Comment 8 Oleg Nesterov 2009-04-28 18:22:17 UTC
(In reply to comment #7)
>
> I have run it 10 times with 134.el5 kernel without ntpd.

Thanks! And I am sorry for delays.

I don't see the ~1 sec delays which you had with the previous
test-case, but

> select:
> ...
> 8 8.409916

this doesn't look good too. Note that nanosleep() (which uses
hrtimers) behaves well. select/pselect use kernel/timer.c, and
currently I suspect we have some s390 specific problems here.

I think we can rule out scheduler. Otherwise, we should have
delays with nanosleep too. Also, I do not think select() itself
has problems.

Will try to investigate further.

Comment 9 Qian Cai 2009-05-01 03:48:53 UTC
Thanks Oleg Nesterov!

Comment 10 Han Pingtian 2009-09-02 10:56:08 UTC
I also hit this bug with the latest 4.8.z kernel 2.6.9-89.0.11.EL but on an ia64 machine. I had run the 'pselect01_64' come from LTP about 100 times and reproduce this bug one times. 

And the results of the test-case come from comment #6 is here, I have run it about 80 times. I will upload it.

Comment 11 Han Pingtian 2009-09-02 11:00:06 UTC
Created attachment 359508 [details]
The outputs of test-case come from comment #6 on a ia64 machine.

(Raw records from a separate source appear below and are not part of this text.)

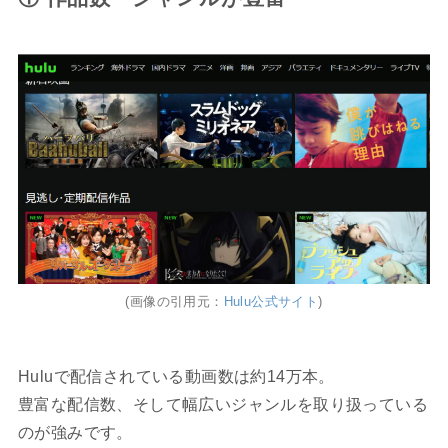
(画像の引用元：
Hulu公式サイト
)
Huluで配信されている動画数は約14万本。
豊富な配信数、そして幅広いジャンルを取り扱っている
のが強みです。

Comment 12 Vitaly Mayatskikh 2009-09-02 13:49:31 UTC
If ntpd will actualize time during sleep of pselect, pselect will fail. It is easy to check it by hands.

Comment 13 Han Pingtian 2009-09-03 01:57:27 UTC
(In reply to comment #12)
> If ntpd will actualize time during sleep of pselect, pselect will fail. It is
> easy to check it by hands.  

Before starting testing, the case stops ntpd:

...
# ---------- Start Test -------------

DisableNTP

TESTS='syscalls commands crashme dio fs fsx math mm nptl pty sched ipc'

for t in $TESTS ; do
    CleanUp $t
done

for t in $TESTS ; do
    OUTPUTFILE=`mktemp /tmp/tmp.XXXXXX`
    RunTest $t
done

EnableNTP
...

Comment 15 John Jarvis 2010-05-17 14:26:34 UTC
Reverse mirror and assistance request sent to IBM.

Comment 16 IBM Bug Proxy 2010-05-17 15:11:57 UTC
------- Comment From edpollar.com 2010-05-17 11:08 EDT-------
reverse mirror of 480281  - LTP pselect01 Test Case Failure on S390(x)

Comment 17 IBM Bug Proxy 2010-05-18 06:21:03 UTC
------- Comment From gmuelas.com 2010-05-18 02:15 EDT-------
Hello Red Hat,

back in 2005 we found the a similar problem where LTC pselect was failing. At that time the problem and suggested solution was:
<Help from Kevin Corry>
It looks like the testcase is checking that the actual time slept is equal to
the desired time, which may not always be valid.  An alternative solution would
be to check that the actual slept time is greater than or equal to the desired time.

Then in 2008 was suggested that:
<Mark A. Ver>
My 2 cents ...
If I understand the man page correctly, the main reason for the timeout is to
keep the select/pselect call from blocking indefinitely.  So just getting a
return in a reasonable time means success.  If we also want to test that the
timeout is somewhat within the ballpark of expectations, we could give it a
suitable leeway (like +/- 2 seconds).  As far as I can tell the elapsed time is
never more than a second off and unless this is being used for a real-time
system it's not critical for the time to match.

And the problem was finally close with this comment:
Closing this Bug as this is not a real time system. Also, the failures has
nothing to do with test case design flaw, but, completely at the mercy of how
system behaves in different instances.

Comment 18 IBM Bug Proxy 2010-05-18 08:11:43 UTC
------- Comment From eberhard.pasch.com 2010-05-18 04:07 EDT-------
LTP improved quite a bit by now. As the mirror didn't really work, can someone from the IBM PM team just paste the RH bugzilla please?

My first question to RH without knowing any more details (as they are hidden) would be: does this testcase work on RHEL 5.5?